» EXERCISE AIM
What you return must be exactly the lines running from the one with "Figure 1. Map" to the end of the data below, inclusive, and nothing more.

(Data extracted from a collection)
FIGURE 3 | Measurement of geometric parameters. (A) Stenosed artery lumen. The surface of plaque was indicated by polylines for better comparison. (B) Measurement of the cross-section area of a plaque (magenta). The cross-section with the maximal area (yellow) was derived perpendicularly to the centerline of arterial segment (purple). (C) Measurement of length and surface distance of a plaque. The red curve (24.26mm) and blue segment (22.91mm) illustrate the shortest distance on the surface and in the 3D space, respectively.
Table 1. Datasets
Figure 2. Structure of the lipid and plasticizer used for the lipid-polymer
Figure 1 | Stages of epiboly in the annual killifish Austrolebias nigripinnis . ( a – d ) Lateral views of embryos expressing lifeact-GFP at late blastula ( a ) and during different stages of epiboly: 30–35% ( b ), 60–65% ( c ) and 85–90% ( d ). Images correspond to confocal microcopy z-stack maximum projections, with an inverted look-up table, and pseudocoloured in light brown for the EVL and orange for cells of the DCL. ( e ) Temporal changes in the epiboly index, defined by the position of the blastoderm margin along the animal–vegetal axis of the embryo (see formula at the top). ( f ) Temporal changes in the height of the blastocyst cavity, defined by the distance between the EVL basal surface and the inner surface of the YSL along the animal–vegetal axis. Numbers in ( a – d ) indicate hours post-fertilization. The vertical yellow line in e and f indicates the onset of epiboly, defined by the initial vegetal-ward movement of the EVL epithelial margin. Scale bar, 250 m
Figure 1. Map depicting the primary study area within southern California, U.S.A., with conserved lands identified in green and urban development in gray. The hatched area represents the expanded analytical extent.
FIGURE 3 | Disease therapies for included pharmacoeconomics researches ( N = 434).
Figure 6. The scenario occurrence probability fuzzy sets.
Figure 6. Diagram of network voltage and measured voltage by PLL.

» TASK RESPONSE
Figure 1. Map depicting the primary study area within southern California, U.S.A., with conserved lands identified in green and urban development in gray. The hatched area represents the expanded analytical extent.
FIGURE 3 | Disease therapies for included pharmacoeconomics researches ( N = 434).
Figure 6. The scenario occurrence probability fuzzy sets.
Figure 6. Diagram of network voltage and measured voltage by PLL.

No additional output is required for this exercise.